We had boarded our church bus to make the trip to Atlanta. We would board a plane iin Atlanta to fly nine plus hours to Amsterdam. We would wait in that most beautiful airport (my favorite among international transitional terminals) for what seemed like forever. We would then board another plane for another nine hour flight to Nairobi, Kenya. We would arrive after dark, be taken to a nice, by Kenyan standards, Nairobi hotel. Our team would board multiple vans the next morning for an exciting and sometimes nerve-wracking trip to our destination. We arrived tired, ready to get some food and settle in for the night. But we were met by the church gathered eager to meet us and to begin to get to know us. I will never forget what happened next. It was one of those moments that God used to continue a revolution that was going on in my soul about what it really means biblically to be saved. I was at that time in my walk with Jesus at a place where God was turning my world upside down and showing me delightful and very disturbing truths in His Word. This experience I am about to describe began to confirm what I was being shown in Scripture. But that day it shook me in a very profound way and continued the reshaping that God was doing in my life. Here is what happened.
We sat in a big circle in what was then the sanctuary for the church. The pastor opened with prayer and then we sang, I mean we really sang, some wonderful praise to God. Our accompaniment was a bongo drum and tambourine. The pastor then read some Scripture and told us that he wanted all of us to introduce ourselves. Our team went first in the typical American way: my name is, I am married or not, I have children or not, I work at etc. Then came the Kenyans. Their introductions all followed the same format with one major exception; they went like this: praise the Lord, My name is, I am saved, I worship at the Choimane Baptist Church where Pastor James is my pastor, I am on the Praise Team etc. I have given my life to Jesus as my Lord. Each person said the same thing until we got to the fourth person, and then a few later the same thing happened, and then several more times. It went like this: My name is, I am not saved, Please pray for me that God will open my eyes to see so that I can be saved . . . This shook me. Honest. Open. Public confession of not being saved, but gathered with the others and embraced by the others right inside the church building. I could not wait until this time was done and I could ask the pastor what this was all about: are these people confused? Are they crazy? Are these people who are emotionally disturbed and mentally distressed?

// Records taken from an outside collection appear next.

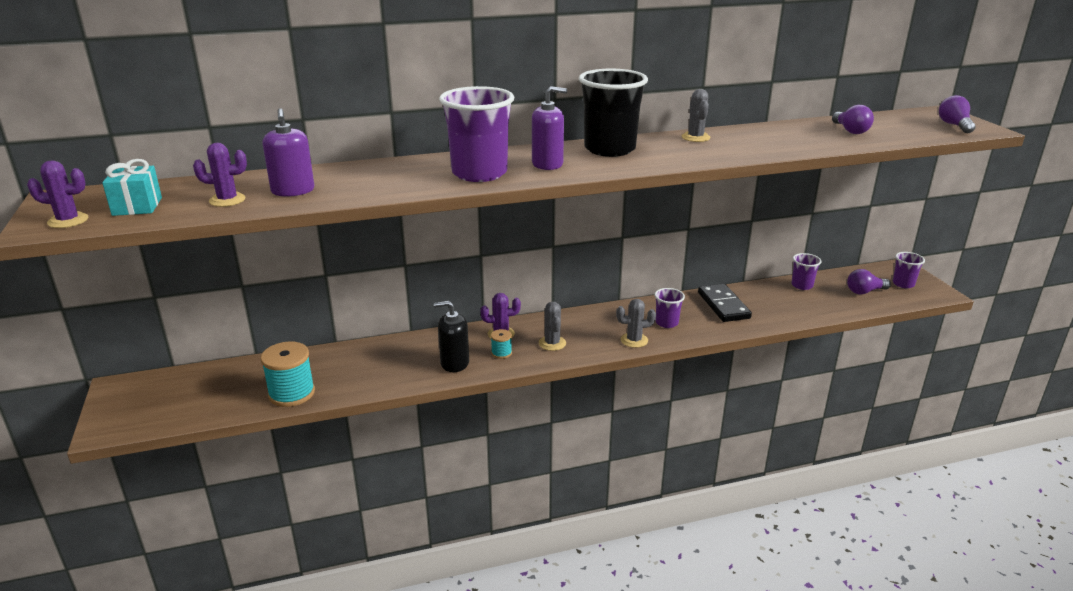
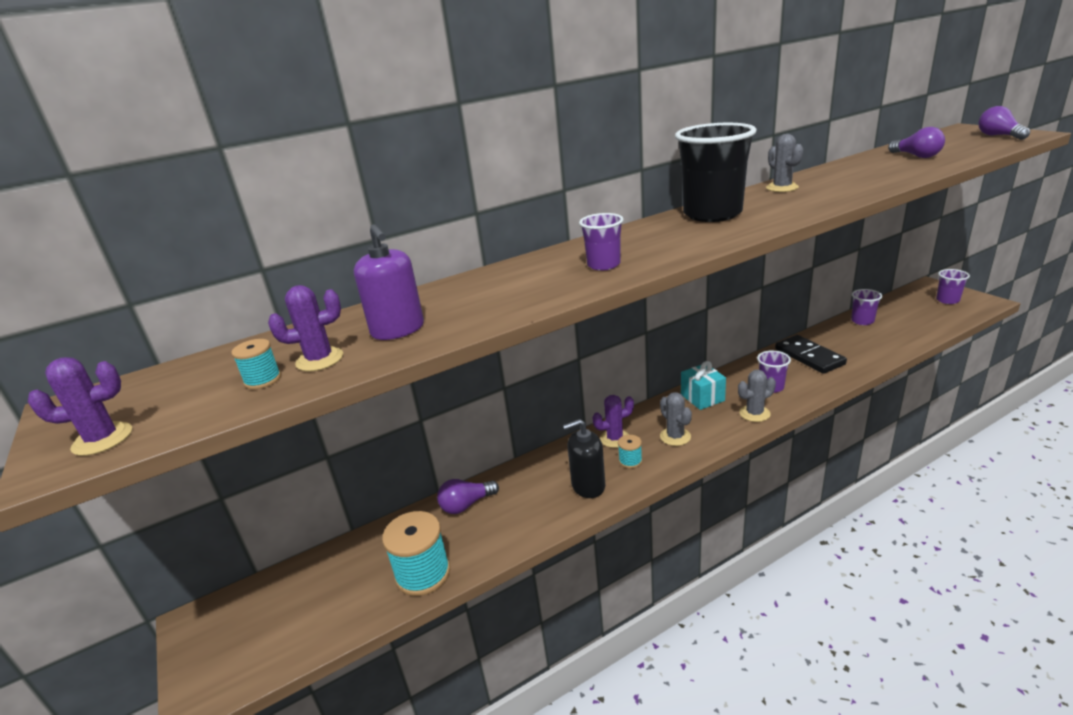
camera: 10 degrees left, 0 degrees up
turquoise gift [102,159,162,216] -> turquoise gift moved to [681,361,726,410]
purple cup [439,86,514,182] -> purple cup [579,213,624,271], size x0.50
purple soap dispenser [532,86,567,170] -> none
purple light bulb [847,269,891,294] -> purple light bulb moved to [437,479,499,514]
none -> turquoise spool [231,339,281,390]

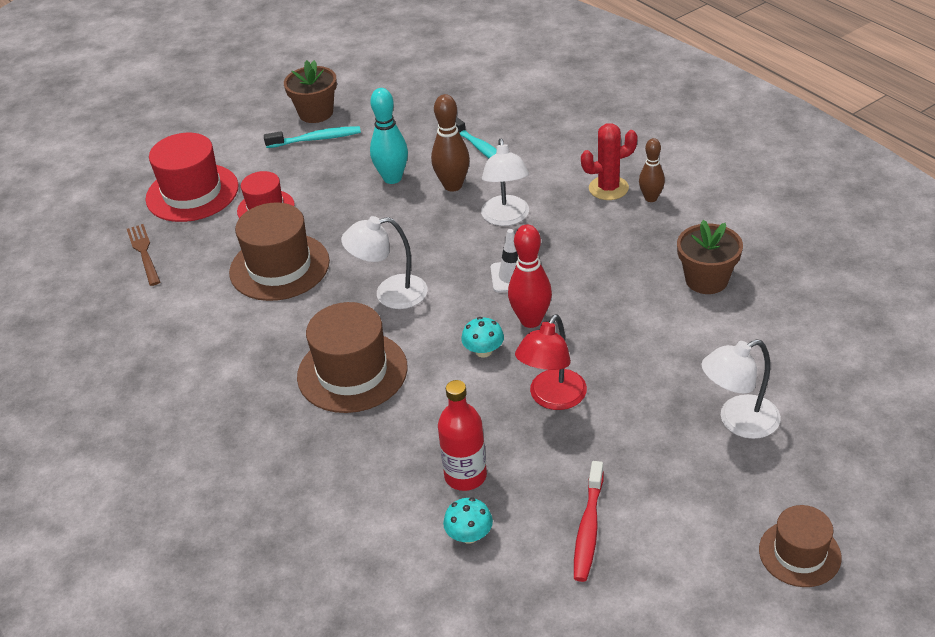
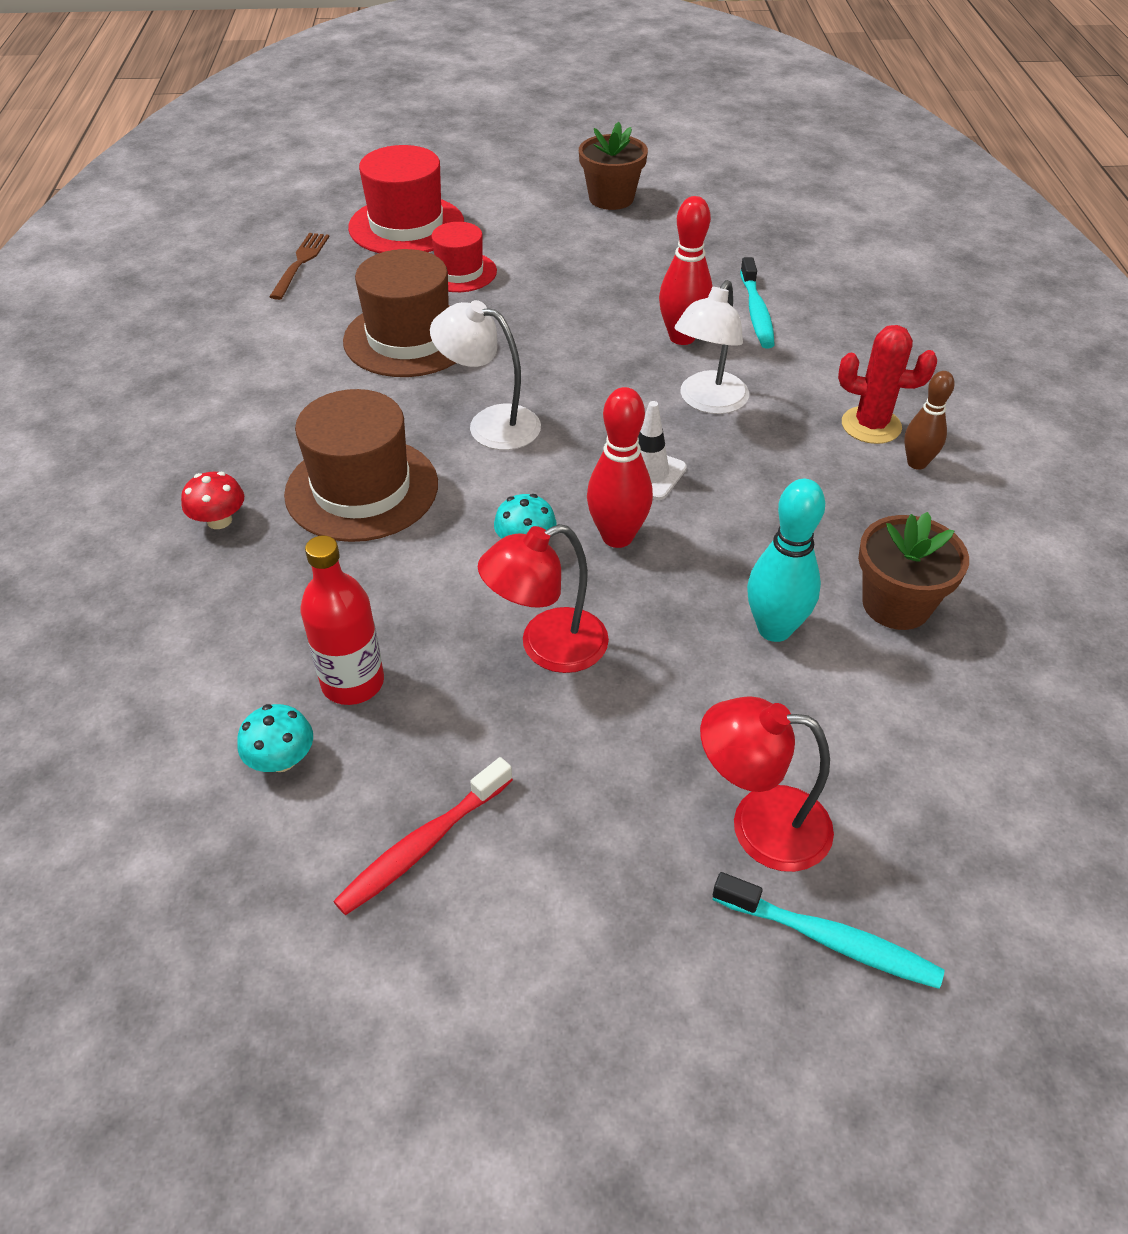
camera: 30 degrees right, 5 degrees up
turquoise toothbrush [264,126,361,148] -> turquoise toothbrush moved to [712,872,944,989]
turquoise bowling pin [370,88,408,184] -> turquoise bowling pin moved to [747,479,825,642]
brown bowling pin [431,94,470,192] -> red bowling pin [659,196,713,345]
white lamp [702,339,781,439] -> red lamp [700,697,834,872]
brown hat [759,505,842,587] -> none
none -> red mushroom [181,472,244,529]

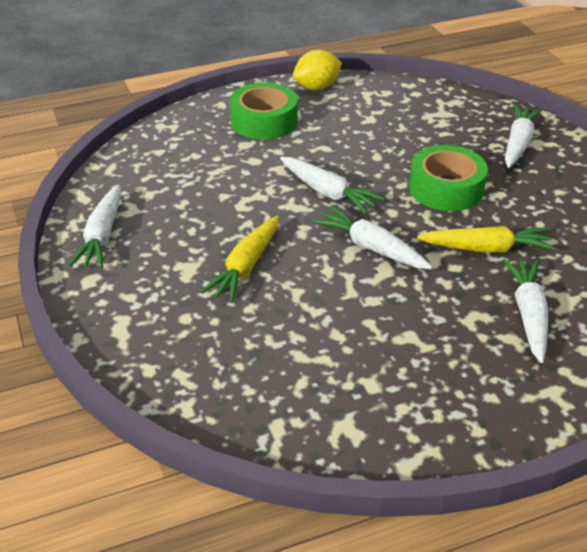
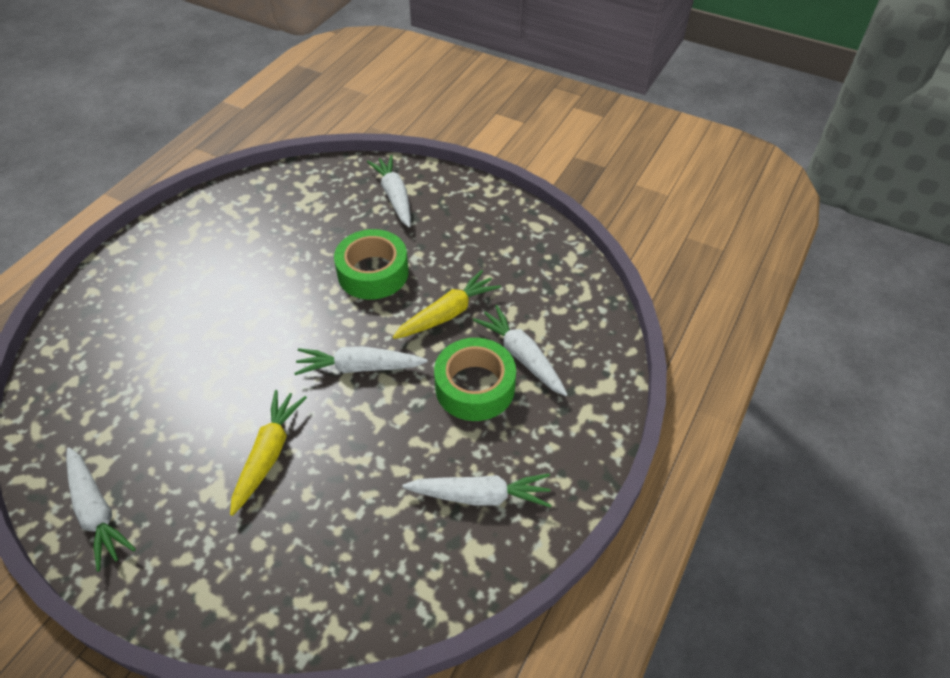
camera: 40 degrees left, 10 degrees up
yellow carrot [200,215,279,303] -> yellow carrot turned 150 degrees counterclockwise [230,390,307,516]
green tape [230,82,298,140] -> green tape moved to [434,338,516,421]
white carrot [280,157,385,214] -> white carrot moved to [402,474,551,507]
yellow lemon [293,50,342,90] -> none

This is what the Pastor told me when I asked. We have a very high view of God. He is Holy and He is Just. We fear God. We stand and tremble in His presence. We know that God alone knows our hearts. So, we would not dare to stand in the church and declare that we are saved when we are showing something different when we are not in the church. We fear God too much. He could kill us for lying about who we are. No, Pastor Al; we take “being saved” very seriously so our people are not going to say that they are when they know that they are not.
Here is what got me that day. Do you see it in what the pastor said: we have a very high view of God. He is Holy and He is Just. We fear God. We stand and tremble in His presence. Do we? One of the identifying marks of cultural Christianity is that cultural Christians exalt the love and grace of God TO THE PRACTICAL EXCLUSION of His holiness and justice. I have heard for years as a pastor statements like this one, “I know that God is holy, but the Bible says that He is is love and that He loves us. I don’t really live as I should and I know it, but I know that God loves me.” There is in statements like the above enough truth to get people to believe it, but it is laced with a lot of half-truth. Where are those people so awed by the holiness of God that we fear Him and tremble in His presence, so much so that we would not ever dare to profess to be saved when almost everything about our lives would indicate that we are not?
Every believer who is a biblically defined believer is absolutely dependent on the love of God in Jesus shown to us daily in lavish doses of grace and mercy. We have no hope without it. But those doses of grace and mercy drive us daily to worship and adore Him, to witness to His greatness to others, and to seek to live in obedience to His Word as we seek to walk in His way no matter what the cost is to us. Our daily declaration is simple: we do not care what others say, we will give ourselves to Jesus as Lord today; we are not after the world’s acclaim, we will live and we will die to lift high Jesus’ Name.